# Assignment:
When checking the entries below, count every line with the word "lines", then give only that number.

═════ Excerpted data

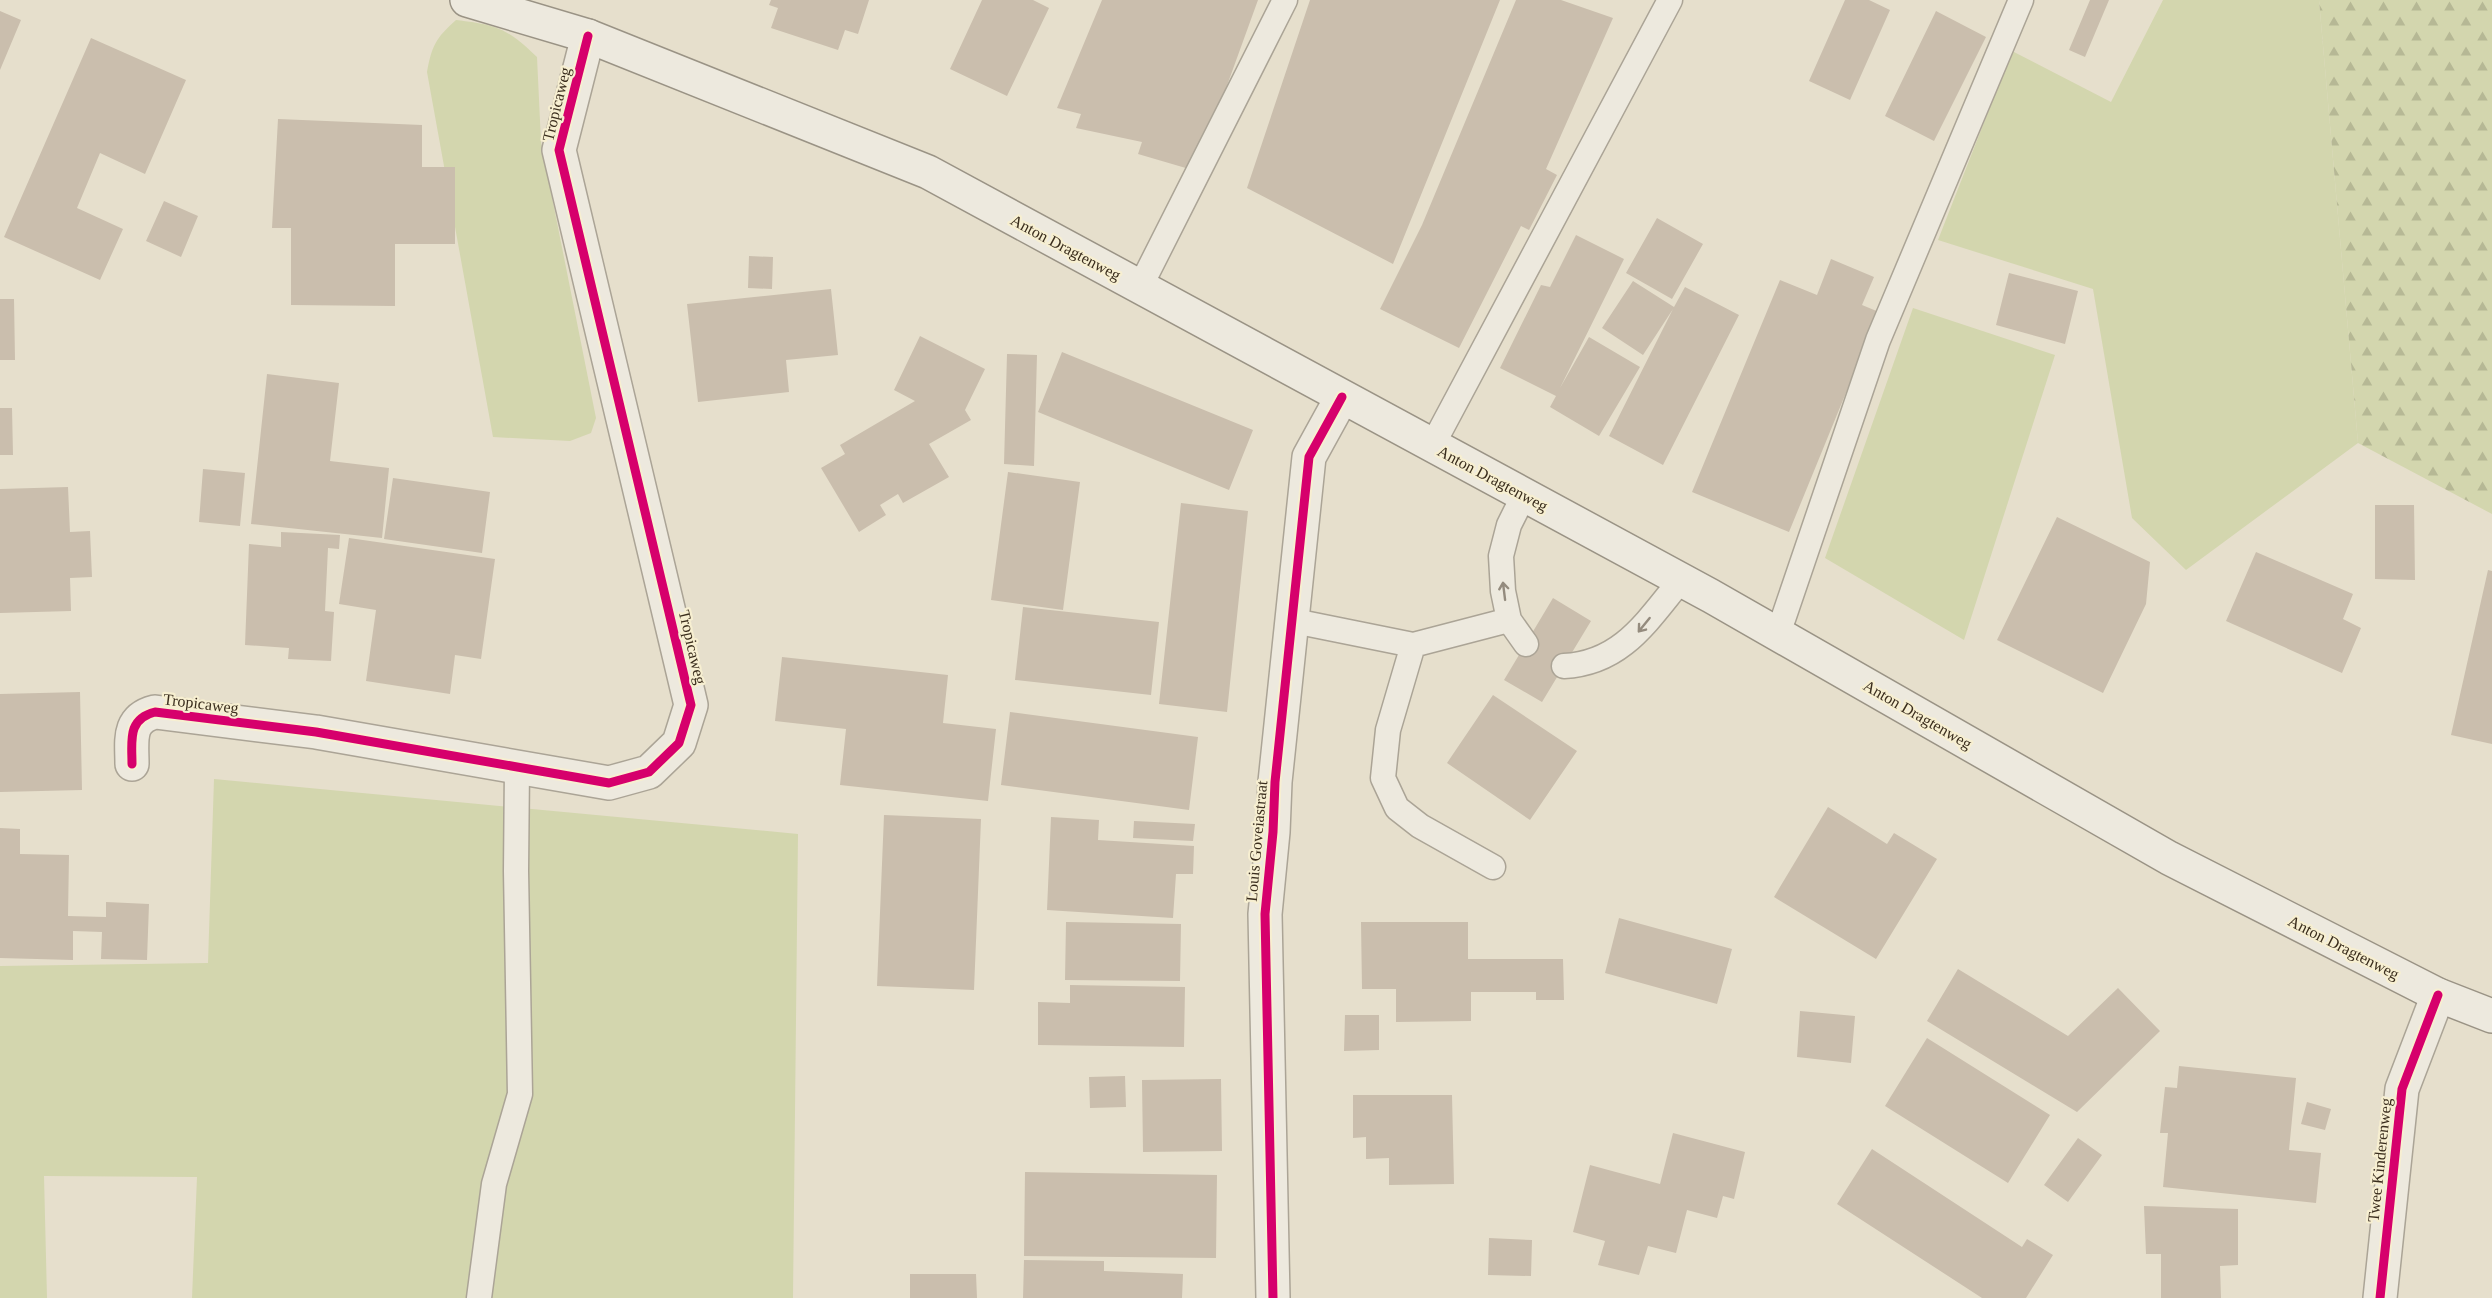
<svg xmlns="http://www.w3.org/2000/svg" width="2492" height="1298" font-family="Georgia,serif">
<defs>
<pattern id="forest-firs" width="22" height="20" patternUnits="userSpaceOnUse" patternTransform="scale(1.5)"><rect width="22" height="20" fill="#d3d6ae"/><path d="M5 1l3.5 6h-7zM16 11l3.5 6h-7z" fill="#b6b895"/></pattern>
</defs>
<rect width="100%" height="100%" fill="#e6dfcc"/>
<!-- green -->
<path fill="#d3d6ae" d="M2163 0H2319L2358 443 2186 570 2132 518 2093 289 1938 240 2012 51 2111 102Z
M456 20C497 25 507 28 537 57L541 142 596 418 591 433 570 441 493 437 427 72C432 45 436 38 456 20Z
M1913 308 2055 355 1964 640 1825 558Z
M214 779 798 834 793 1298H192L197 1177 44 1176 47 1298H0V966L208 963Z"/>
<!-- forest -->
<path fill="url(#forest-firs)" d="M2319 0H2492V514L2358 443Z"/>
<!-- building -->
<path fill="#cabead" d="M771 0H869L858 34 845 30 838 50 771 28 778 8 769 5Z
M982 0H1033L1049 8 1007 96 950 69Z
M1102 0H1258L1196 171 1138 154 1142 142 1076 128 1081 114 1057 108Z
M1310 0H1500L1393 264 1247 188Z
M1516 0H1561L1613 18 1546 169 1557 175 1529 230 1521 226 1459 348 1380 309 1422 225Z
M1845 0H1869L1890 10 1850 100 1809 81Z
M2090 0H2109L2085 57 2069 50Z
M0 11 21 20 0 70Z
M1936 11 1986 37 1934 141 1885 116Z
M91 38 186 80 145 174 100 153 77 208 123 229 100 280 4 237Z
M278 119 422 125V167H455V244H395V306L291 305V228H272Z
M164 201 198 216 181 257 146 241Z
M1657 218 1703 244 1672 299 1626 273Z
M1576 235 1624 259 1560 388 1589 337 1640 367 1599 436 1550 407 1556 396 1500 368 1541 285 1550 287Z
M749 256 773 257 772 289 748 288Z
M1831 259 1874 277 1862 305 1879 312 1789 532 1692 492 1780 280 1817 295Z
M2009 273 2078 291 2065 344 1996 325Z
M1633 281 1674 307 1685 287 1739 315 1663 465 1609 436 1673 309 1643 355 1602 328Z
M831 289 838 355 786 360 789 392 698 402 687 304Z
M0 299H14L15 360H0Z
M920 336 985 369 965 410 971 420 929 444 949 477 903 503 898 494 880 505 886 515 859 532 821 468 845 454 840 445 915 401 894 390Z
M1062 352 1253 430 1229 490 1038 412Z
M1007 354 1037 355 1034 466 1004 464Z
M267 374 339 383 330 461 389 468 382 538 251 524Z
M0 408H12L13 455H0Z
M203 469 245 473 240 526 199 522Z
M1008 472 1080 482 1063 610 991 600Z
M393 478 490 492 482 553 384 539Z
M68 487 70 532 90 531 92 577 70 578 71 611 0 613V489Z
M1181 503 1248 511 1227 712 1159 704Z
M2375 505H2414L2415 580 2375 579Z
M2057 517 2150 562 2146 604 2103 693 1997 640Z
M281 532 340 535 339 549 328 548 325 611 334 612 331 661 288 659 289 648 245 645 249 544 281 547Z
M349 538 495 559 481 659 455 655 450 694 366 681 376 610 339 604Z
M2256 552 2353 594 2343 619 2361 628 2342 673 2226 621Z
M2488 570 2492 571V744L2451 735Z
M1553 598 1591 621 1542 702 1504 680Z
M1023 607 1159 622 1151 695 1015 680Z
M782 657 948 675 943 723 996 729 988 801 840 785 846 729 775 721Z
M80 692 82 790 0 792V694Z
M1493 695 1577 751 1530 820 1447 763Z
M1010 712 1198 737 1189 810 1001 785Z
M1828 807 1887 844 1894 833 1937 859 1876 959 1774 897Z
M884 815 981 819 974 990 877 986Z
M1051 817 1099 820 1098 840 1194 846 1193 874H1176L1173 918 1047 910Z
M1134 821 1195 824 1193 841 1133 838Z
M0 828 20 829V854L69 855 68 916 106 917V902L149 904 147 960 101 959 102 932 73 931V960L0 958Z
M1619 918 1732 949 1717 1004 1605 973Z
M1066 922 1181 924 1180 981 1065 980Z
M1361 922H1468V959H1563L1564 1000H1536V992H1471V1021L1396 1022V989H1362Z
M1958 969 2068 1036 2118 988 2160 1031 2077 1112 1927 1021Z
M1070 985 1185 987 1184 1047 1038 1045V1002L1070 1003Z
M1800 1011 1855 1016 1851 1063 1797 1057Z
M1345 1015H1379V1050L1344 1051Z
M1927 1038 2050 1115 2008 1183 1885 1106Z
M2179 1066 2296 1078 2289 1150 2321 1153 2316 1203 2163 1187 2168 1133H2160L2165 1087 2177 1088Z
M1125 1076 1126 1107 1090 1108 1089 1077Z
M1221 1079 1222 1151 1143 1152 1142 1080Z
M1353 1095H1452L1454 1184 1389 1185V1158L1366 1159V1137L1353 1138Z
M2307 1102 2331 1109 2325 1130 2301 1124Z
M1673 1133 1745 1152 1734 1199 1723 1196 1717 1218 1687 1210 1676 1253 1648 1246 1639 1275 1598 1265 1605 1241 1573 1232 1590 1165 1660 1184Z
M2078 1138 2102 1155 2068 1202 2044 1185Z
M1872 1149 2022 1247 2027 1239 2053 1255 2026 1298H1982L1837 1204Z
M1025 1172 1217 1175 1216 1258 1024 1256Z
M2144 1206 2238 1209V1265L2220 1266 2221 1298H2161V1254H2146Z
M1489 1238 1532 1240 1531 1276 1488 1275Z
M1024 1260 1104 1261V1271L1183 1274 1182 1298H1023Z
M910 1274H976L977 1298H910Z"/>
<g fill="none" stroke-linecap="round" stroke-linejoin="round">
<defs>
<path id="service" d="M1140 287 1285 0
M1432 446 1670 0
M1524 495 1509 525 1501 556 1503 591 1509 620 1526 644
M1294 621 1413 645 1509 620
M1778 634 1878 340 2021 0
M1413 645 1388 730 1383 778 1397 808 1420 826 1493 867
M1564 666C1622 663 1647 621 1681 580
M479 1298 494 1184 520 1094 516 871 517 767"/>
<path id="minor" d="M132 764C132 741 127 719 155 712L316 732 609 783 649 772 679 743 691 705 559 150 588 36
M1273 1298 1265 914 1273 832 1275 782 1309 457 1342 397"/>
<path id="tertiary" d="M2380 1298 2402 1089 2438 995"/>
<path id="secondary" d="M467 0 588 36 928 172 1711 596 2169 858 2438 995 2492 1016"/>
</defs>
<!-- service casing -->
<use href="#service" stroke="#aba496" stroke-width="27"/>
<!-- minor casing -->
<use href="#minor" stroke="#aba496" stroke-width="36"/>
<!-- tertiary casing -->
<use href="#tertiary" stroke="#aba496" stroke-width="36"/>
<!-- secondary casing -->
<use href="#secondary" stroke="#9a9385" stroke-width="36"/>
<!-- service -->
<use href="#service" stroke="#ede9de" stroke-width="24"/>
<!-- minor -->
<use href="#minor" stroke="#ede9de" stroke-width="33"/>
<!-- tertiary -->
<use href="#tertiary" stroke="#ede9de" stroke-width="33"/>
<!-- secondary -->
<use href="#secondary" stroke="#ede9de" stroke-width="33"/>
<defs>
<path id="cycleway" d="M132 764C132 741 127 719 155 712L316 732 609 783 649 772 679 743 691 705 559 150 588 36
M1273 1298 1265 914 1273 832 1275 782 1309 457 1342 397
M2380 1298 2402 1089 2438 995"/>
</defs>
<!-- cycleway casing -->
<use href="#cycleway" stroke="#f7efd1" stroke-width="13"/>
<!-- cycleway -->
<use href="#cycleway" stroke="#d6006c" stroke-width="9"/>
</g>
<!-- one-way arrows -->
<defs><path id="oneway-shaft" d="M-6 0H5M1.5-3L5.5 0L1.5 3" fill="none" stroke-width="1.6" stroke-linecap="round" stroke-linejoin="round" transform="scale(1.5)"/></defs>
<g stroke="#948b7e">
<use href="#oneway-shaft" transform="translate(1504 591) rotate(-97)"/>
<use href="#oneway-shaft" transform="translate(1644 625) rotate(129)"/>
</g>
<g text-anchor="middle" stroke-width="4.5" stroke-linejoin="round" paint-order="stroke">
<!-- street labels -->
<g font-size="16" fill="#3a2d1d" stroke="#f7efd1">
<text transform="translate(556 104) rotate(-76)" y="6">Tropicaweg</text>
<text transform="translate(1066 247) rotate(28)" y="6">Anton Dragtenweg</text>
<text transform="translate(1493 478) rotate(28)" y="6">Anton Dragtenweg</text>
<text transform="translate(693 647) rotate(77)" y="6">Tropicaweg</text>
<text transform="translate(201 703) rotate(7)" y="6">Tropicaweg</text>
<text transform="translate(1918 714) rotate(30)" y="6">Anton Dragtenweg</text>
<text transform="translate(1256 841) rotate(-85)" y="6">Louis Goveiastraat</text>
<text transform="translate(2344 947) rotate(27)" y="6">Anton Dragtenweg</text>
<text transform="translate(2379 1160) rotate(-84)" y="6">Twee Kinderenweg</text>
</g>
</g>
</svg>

══════════
═════ Excerpted data

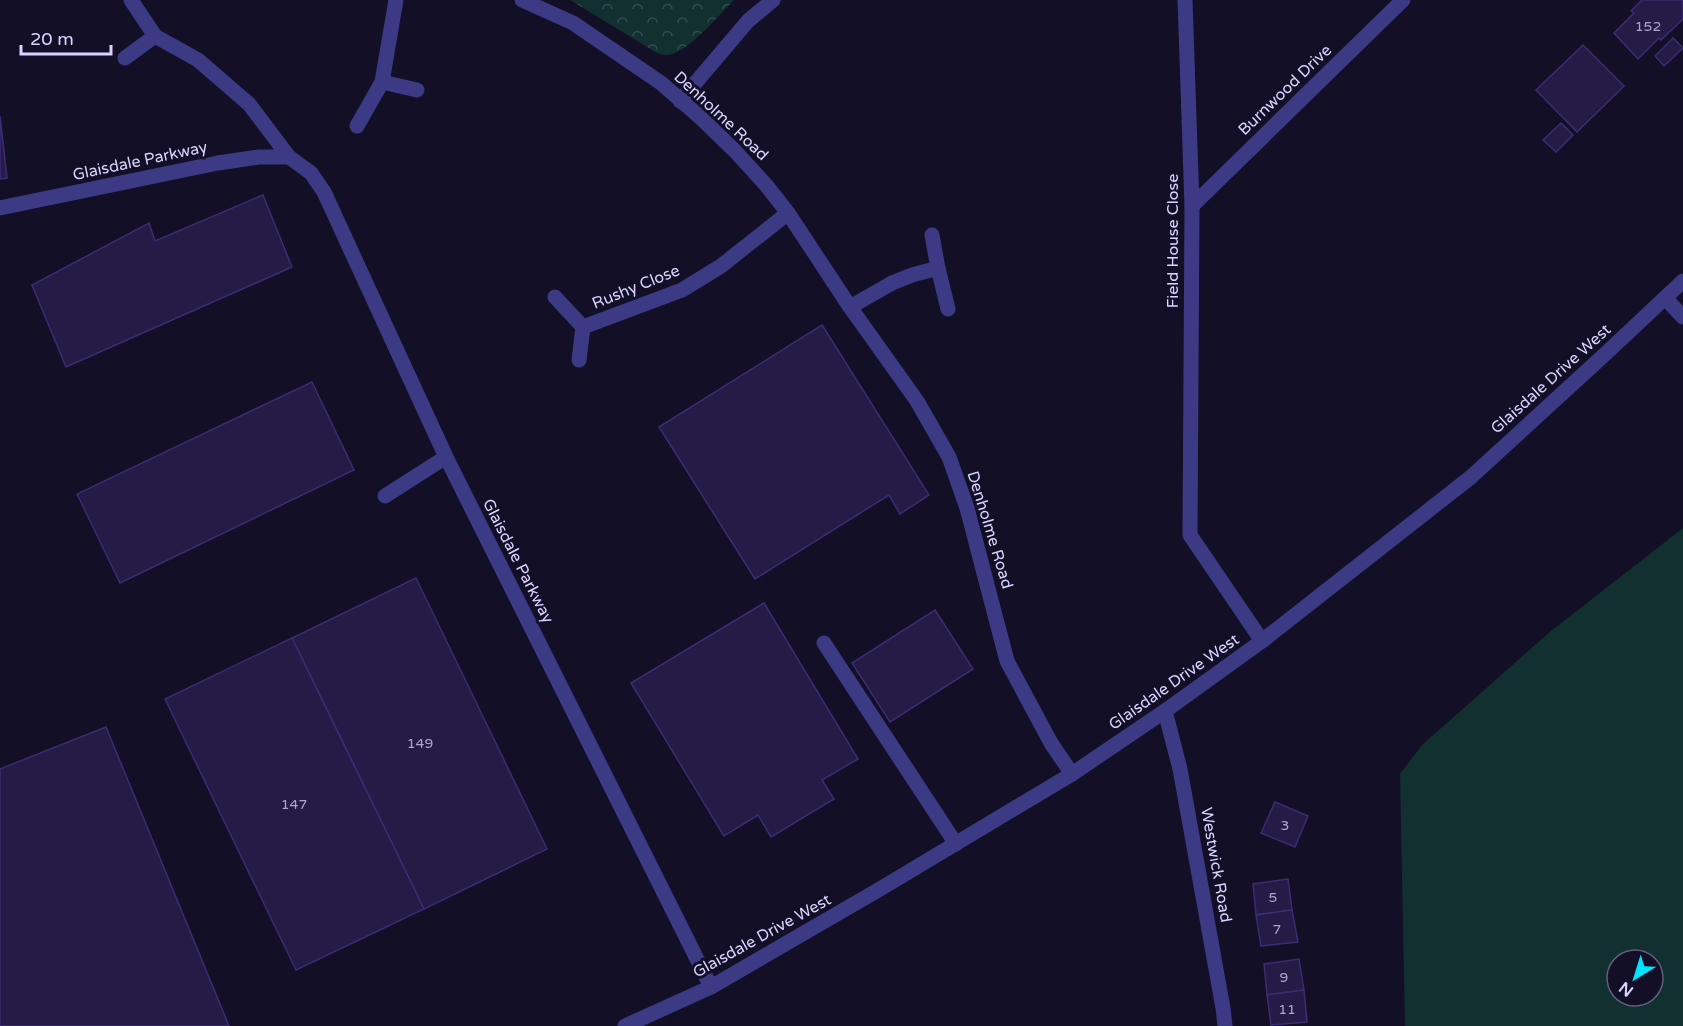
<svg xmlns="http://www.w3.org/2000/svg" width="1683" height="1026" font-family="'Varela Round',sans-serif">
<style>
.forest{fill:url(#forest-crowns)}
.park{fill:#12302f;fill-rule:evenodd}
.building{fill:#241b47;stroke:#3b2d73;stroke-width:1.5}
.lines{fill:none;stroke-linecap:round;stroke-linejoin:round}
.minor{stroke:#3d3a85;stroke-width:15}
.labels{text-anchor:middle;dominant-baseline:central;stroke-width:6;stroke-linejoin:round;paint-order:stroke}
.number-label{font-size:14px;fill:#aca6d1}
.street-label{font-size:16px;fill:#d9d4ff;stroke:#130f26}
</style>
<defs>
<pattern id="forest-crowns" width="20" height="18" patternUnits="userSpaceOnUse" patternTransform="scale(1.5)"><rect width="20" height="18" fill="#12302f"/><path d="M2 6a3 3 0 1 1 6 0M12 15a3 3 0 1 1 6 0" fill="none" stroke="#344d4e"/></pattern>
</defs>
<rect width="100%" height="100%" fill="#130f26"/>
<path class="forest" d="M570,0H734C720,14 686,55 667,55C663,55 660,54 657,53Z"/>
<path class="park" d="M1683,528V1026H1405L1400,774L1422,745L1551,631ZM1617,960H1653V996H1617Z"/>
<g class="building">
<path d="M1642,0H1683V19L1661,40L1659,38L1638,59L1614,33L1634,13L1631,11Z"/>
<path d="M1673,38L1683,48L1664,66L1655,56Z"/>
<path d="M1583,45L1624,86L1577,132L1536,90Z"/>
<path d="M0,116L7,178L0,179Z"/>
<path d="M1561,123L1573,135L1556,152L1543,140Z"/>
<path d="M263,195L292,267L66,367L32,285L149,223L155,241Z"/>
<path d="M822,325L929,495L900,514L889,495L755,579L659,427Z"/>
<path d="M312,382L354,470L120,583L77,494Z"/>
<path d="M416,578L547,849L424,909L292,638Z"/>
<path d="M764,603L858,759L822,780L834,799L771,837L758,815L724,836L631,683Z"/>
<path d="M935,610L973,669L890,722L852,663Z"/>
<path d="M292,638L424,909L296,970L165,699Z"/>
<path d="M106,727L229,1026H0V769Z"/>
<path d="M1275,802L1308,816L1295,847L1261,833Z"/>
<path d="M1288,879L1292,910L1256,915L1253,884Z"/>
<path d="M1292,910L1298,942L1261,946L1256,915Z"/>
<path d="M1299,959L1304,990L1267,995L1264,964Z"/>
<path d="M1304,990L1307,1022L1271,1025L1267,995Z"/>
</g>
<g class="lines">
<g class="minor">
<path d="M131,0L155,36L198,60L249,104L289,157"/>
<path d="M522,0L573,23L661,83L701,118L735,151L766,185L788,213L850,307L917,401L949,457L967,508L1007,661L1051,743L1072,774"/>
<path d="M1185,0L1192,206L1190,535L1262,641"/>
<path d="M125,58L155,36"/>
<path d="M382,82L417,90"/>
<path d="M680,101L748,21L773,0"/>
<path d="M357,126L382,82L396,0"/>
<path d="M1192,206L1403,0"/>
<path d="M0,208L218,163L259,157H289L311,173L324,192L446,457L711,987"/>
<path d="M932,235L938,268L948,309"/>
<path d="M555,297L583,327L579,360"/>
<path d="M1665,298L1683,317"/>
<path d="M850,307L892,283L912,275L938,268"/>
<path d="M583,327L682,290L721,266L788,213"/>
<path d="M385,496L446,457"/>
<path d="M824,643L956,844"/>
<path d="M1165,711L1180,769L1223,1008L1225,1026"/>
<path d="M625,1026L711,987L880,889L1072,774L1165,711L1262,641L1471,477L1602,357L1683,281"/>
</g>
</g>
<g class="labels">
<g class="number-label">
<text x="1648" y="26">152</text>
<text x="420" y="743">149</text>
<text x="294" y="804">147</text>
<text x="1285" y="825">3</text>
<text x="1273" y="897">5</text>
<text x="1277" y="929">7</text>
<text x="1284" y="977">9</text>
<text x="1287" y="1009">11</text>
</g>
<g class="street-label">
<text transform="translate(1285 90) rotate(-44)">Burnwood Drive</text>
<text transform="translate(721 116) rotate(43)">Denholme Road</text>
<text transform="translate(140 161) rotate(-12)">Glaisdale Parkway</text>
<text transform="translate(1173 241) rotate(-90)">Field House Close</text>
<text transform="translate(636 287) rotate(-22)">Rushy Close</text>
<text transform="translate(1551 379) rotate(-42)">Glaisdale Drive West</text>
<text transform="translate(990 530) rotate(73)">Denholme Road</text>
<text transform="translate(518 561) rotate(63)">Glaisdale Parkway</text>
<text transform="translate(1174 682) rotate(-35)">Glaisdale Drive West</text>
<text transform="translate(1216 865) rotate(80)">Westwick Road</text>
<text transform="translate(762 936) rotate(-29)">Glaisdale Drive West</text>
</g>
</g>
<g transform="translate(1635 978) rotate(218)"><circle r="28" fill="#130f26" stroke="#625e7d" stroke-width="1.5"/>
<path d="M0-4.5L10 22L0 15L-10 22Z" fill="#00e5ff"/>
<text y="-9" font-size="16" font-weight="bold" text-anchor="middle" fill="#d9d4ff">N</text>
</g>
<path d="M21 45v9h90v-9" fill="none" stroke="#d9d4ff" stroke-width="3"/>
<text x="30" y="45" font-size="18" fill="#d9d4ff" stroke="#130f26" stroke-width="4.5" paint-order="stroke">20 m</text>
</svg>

══════════

# Solution for this exercise:
2